Source records:
++++
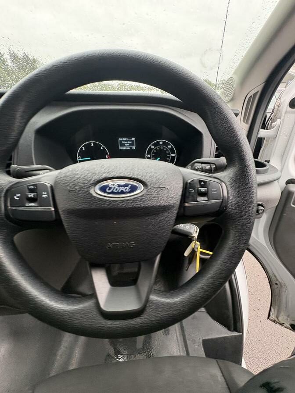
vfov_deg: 102.1
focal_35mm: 14
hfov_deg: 85.7
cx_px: 148
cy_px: 196
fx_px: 159
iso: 250
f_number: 2.2
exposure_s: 1/60
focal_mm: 2.22
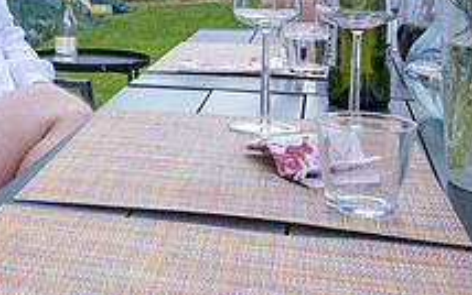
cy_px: 22
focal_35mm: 73
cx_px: -179
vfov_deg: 17.6
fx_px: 940
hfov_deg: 23.9
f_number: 5.6
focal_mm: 16
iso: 500
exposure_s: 1/250
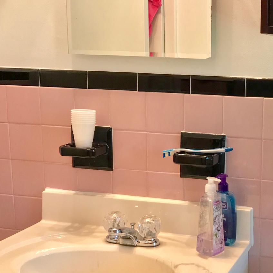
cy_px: 171
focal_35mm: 60
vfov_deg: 28.5
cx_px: 258
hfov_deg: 27.3
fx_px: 535
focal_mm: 3.99
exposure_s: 1/30
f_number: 1.8
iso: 100
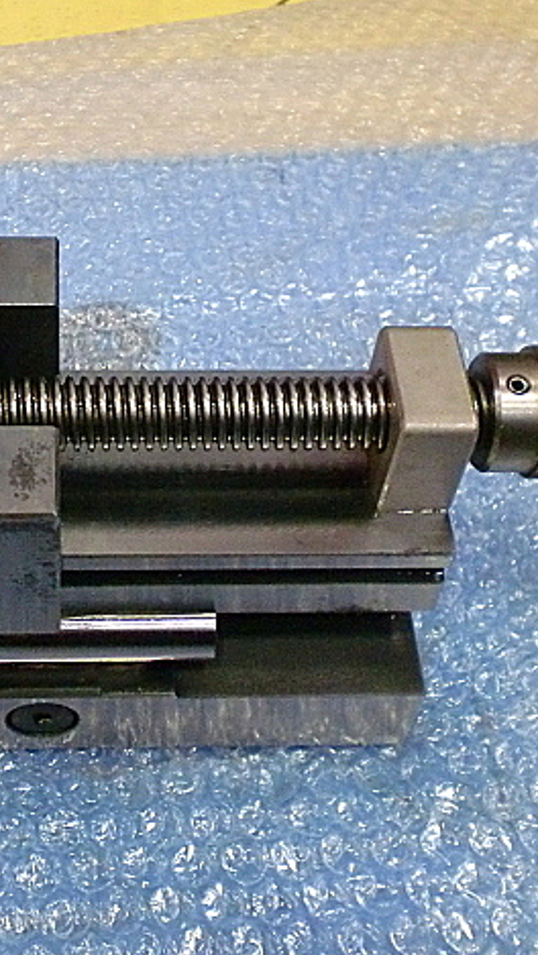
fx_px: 1318
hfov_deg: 22.8
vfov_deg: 39.9
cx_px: 118
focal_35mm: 52
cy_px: 479
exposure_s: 1/60
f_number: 3.1
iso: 640
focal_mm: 6.3
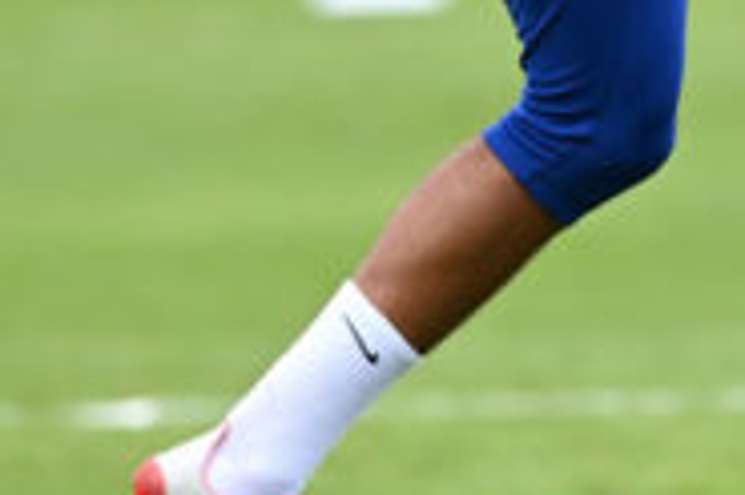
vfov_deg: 0.8
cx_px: 862
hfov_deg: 1.2
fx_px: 34342
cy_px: -229
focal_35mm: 1661
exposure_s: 1/1600
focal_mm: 400
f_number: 4
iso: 1000
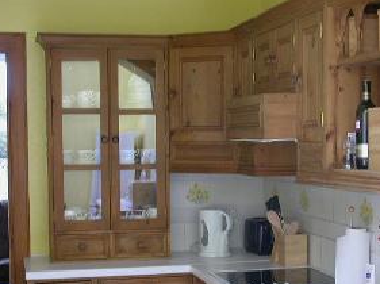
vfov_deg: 19.1
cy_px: 179
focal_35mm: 77
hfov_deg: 25.2
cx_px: 258
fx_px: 844
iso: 100
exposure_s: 1/72.9
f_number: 2.9
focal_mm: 11.3
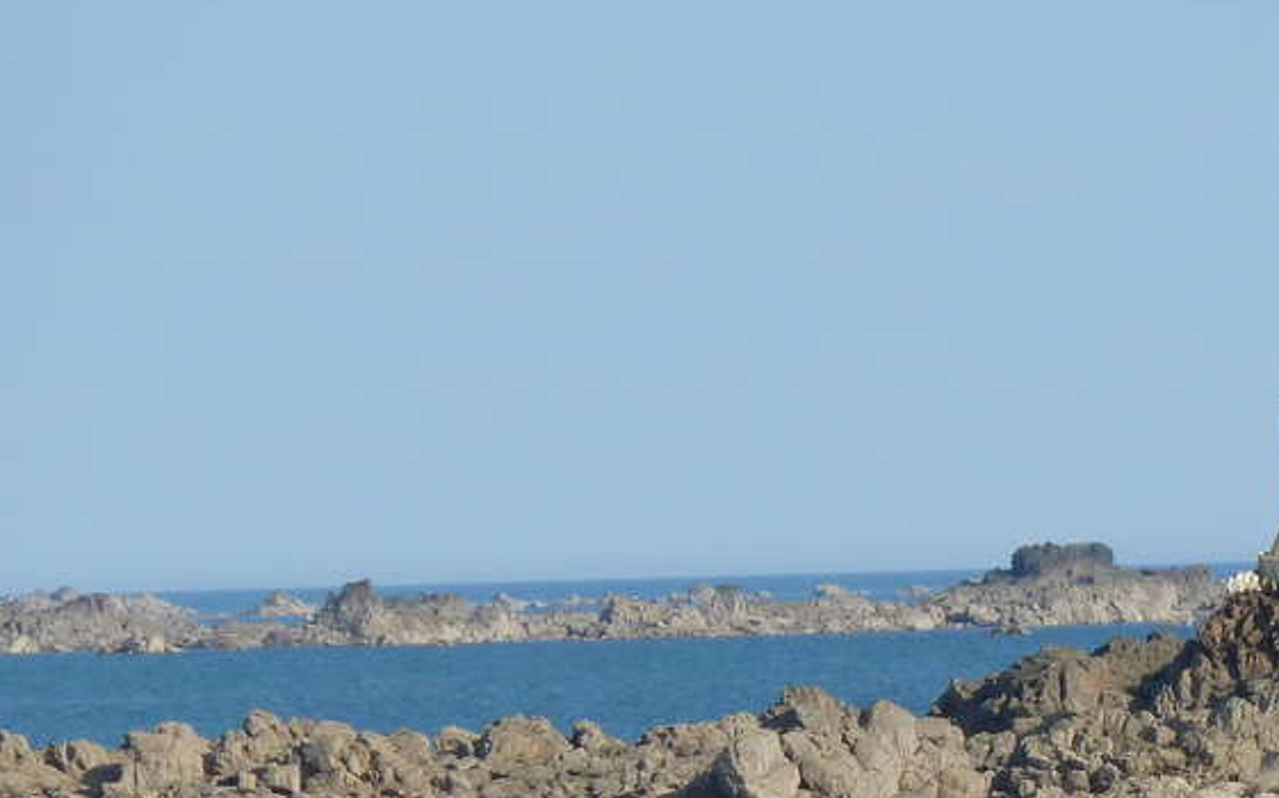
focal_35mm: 413
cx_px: 1350
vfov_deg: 3.2
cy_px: 793
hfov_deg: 5.1
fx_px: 14389
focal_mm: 29.9
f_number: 4.5
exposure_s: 1/500
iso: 100
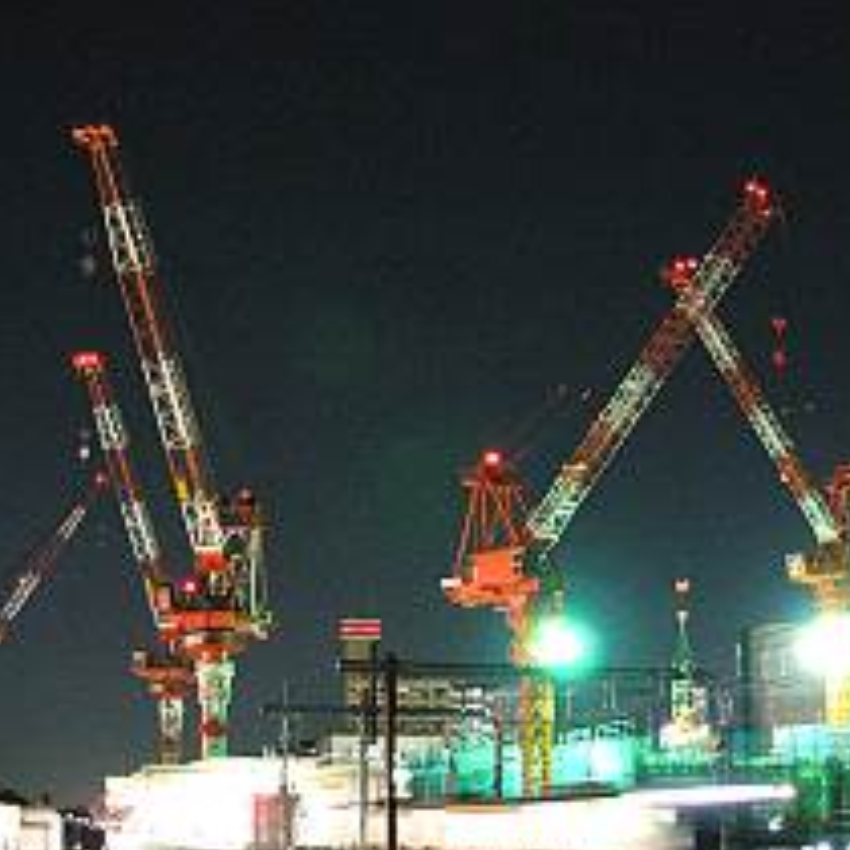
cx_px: 478
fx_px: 1778
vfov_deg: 26.8
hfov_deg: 26.9
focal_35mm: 64
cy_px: 538
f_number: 2.9
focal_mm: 6.3
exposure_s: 1/1.3
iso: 400
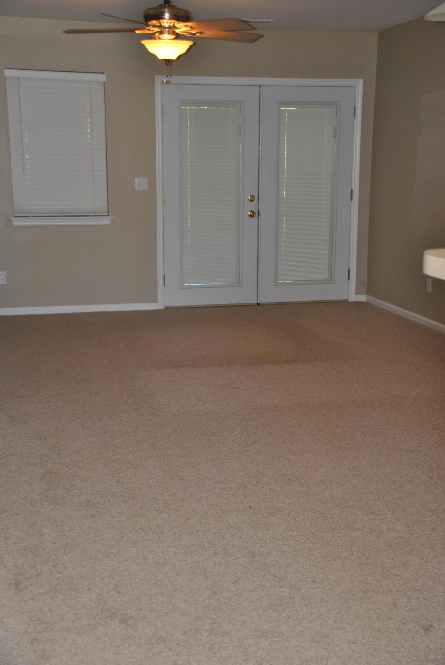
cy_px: 332
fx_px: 888
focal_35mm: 48
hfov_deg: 28.1
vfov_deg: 41.1
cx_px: 222
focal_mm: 32
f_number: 4.2
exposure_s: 1/60
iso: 200
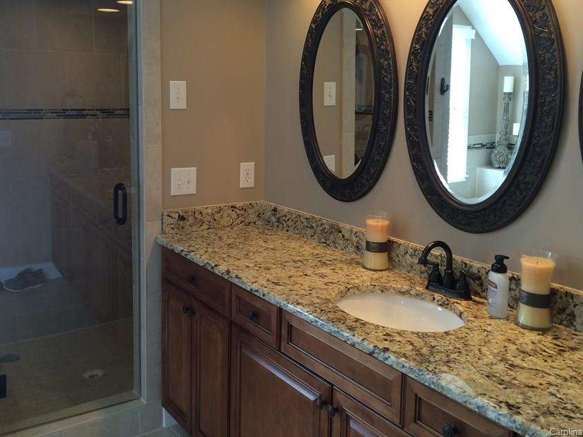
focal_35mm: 35
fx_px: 589
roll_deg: +0.2
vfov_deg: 40.5
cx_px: 276
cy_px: 175
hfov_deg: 52.6
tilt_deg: -9.3
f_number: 2.2
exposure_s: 1/30
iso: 40
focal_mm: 4.15
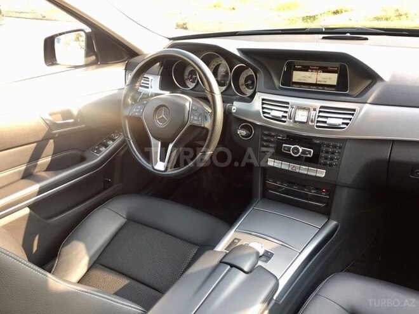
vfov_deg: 48.2
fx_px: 351
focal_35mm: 29
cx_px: 210
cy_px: 157
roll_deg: +3.9
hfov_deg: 61.7
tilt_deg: -29.2
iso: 50
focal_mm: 4.15
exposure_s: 1/100
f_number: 2.2
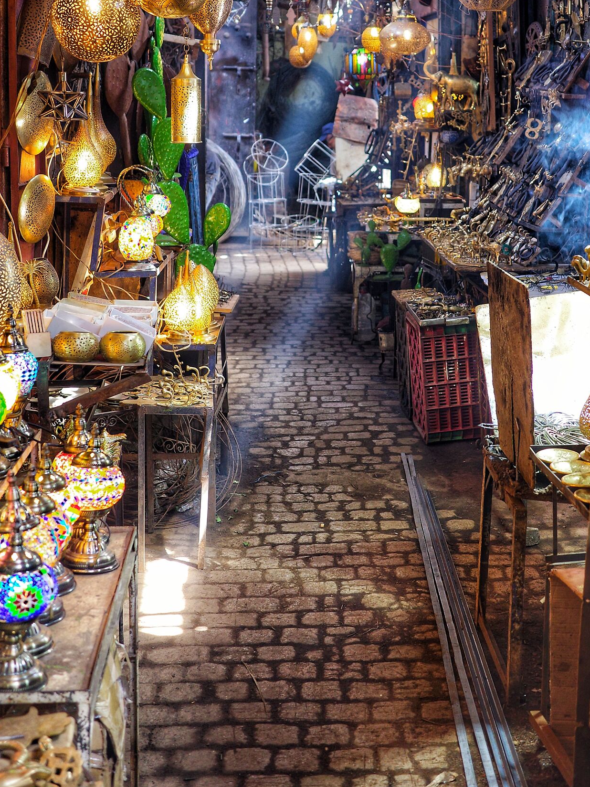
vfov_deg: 33.8
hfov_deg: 26.0
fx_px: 1273
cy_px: 223
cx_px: 371
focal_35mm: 56
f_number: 2.8
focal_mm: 26
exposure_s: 1/40
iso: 500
++++
- [TASK BRIEF]: Copy each entry above exactly; drop the pictures.

- [ANSWER SPACE]:
vfov_deg: 102.1
focal_35mm: 14
hfov_deg: 85.7
cx_px: 148
cy_px: 196
fx_px: 159
iso: 250
f_number: 2.2
exposure_s: 1/60
focal_mm: 2.22
cy_px: 22
focal_35mm: 73
cx_px: -179
vfov_deg: 17.6
fx_px: 940
hfov_deg: 23.9
f_number: 5.6
focal_mm: 16
iso: 500
exposure_s: 1/250
cy_px: 171
focal_35mm: 60
vfov_deg: 28.5
cx_px: 258
hfov_deg: 27.3
fx_px: 535
focal_mm: 3.99
exposure_s: 1/30
f_number: 1.8
iso: 100
fx_px: 1318
hfov_deg: 22.8
vfov_deg: 39.9
cx_px: 118
focal_35mm: 52
cy_px: 479
exposure_s: 1/60
f_number: 3.1
iso: 640
focal_mm: 6.3
vfov_deg: 0.8
cx_px: 862
hfov_deg: 1.2
fx_px: 34342
cy_px: -229
focal_35mm: 1661
exposure_s: 1/1600
focal_mm: 400
f_number: 4
iso: 1000
vfov_deg: 19.1
cy_px: 179
focal_35mm: 77
hfov_deg: 25.2
cx_px: 258
fx_px: 844
iso: 100
exposure_s: 1/72.9
f_number: 2.9
focal_mm: 11.3
focal_35mm: 413
cx_px: 1350
vfov_deg: 3.2
cy_px: 793
hfov_deg: 5.1
fx_px: 14389
focal_mm: 29.9
f_number: 4.5
exposure_s: 1/500
iso: 100
cx_px: 478
fx_px: 1778
vfov_deg: 26.8
hfov_deg: 26.9
focal_35mm: 64
cy_px: 538
f_number: 2.9
focal_mm: 6.3
exposure_s: 1/1.3
iso: 400
cy_px: 332
fx_px: 888
focal_35mm: 48
hfov_deg: 28.1
vfov_deg: 41.1
cx_px: 222
focal_mm: 32
f_number: 4.2
exposure_s: 1/60
iso: 200
focal_35mm: 35
fx_px: 589
roll_deg: +0.2
vfov_deg: 40.5
cx_px: 276
cy_px: 175
hfov_deg: 52.6
tilt_deg: -9.3
f_number: 2.2
exposure_s: 1/30
iso: 40
focal_mm: 4.15
vfov_deg: 48.2
fx_px: 351
focal_35mm: 29
cx_px: 210
cy_px: 157
roll_deg: +3.9
hfov_deg: 61.7
tilt_deg: -29.2
iso: 50
focal_mm: 4.15
exposure_s: 1/100
f_number: 2.2
vfov_deg: 33.8
hfov_deg: 26.0
fx_px: 1273
cy_px: 223
cx_px: 371
focal_35mm: 56
f_number: 2.8
focal_mm: 26
exposure_s: 1/40
iso: 500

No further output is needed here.